Security and Advertising
Periodically, I’ll get an email from a VC who is interested in investing in some type of new consumer Internet security startup and they want to know what I think of advertising as a business model for security businesses.
For background, OpenDNS is one of the fastest-growing enterprise security companies today (2012 was our third consecutive year of triple-digit sales growth), but it was founded back in 2005 as a consumer Internet company that provided a lot of security benefits and had a mostly advertising-based business model early on.
The short answer is that free security paid for by advertisers doesn’t work. The reasons are simple. Imagine wanting to provide the greatest protection and service possible to people. Then imagine having to compromise those aims in order to satisfy advertisers who want to use flash ads (notorious for exploits), third-party tracking cookies (a privacy no-no), pop-ups, pop-unders, spamvertisers, and countless other revenue-generating activities that erode the very basis for your services’ existence.

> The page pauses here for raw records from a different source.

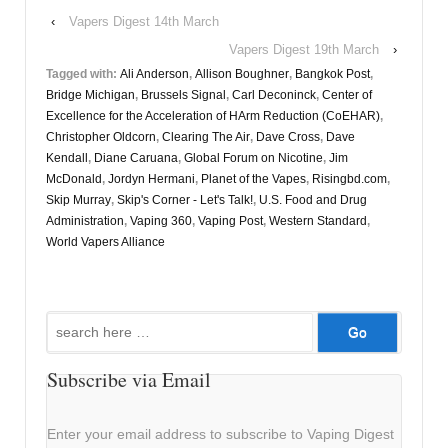
‹
Vapers Digest 14th March
Vapers Digest 19th March
›
Tagged with:
Ali Anderson
,
Allison Boughner
,
Bangkok Post
,
Bridge Michigan
,
Brussels Signal
,
Carl Deconinck
,
Center of
Excellence for the Acceleration of HArm Reduction (CoEHAR)
,
Christopher Oldcorn
,
Clearing The Air
,
Dave Cross
,
Dave
Kendall
,
Diane Caruana
,
Global Forum on Nicotine
,
Jim
McDonald
,
Jordyn Hermani
,
Planet of the Vapes
,
Risingbd.com
,
Skip Murray
,
Skip's Corner - Let's Talk!
,
U.S. Food and Drug
Administration
,
Vaping 360
,
Vaping Post
,
Western Standard
,
World Vapers Alliance
Search
for:
Subscribe via Email
Enter your email address to subscribe to Vaping Digest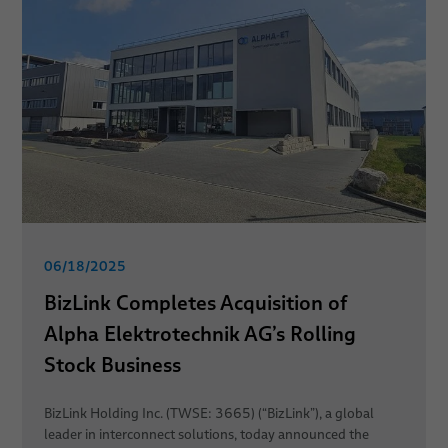
06/18/2025
BizLink Completes Acquisition of
Alpha Elektrotechnik AG’s Rolling
Stock Business
BizLink Holding Inc. (TWSE: 3665) (“BizLink”), a global
leader in interconnect solutions, today announced the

But this time it’ll be different, the VC tells me. They are going to create a “secure ad network.” Or something. I’ve heard it all before. It never lasts because you’re in this rat race to take the eyeballs you have and shake more nickels out of them. Getting more customers isn’t enough. Eventually you’ll need to start increasing your eCPMs or click-throughs. How do you increase CPMs? Shadier ads. How do you increase click-throughs? More ads, bigger ads, less obvious ads, etc.
At the end of the day, your customers lose, and they will leave you. Or, you’ll just make less money. It’s easy to say you’re willing to make less money when you’re making none. But when you’re making millions of dollars a year, it’s not so easy.
When we were faced with the decision of hurting the end-user experience or making less money, we chose another path. We decided to have people pay for the service if they felt it was worth it. That’s turned out to be one of the best decisions we ever made.
Here’s my advice for someone wanting to start a security company (or any business): Start a company where the service you provide is so good that the people using it want to pay you for it. It’s just a much easier transaction, and it tightly aligns your goals with your customers’.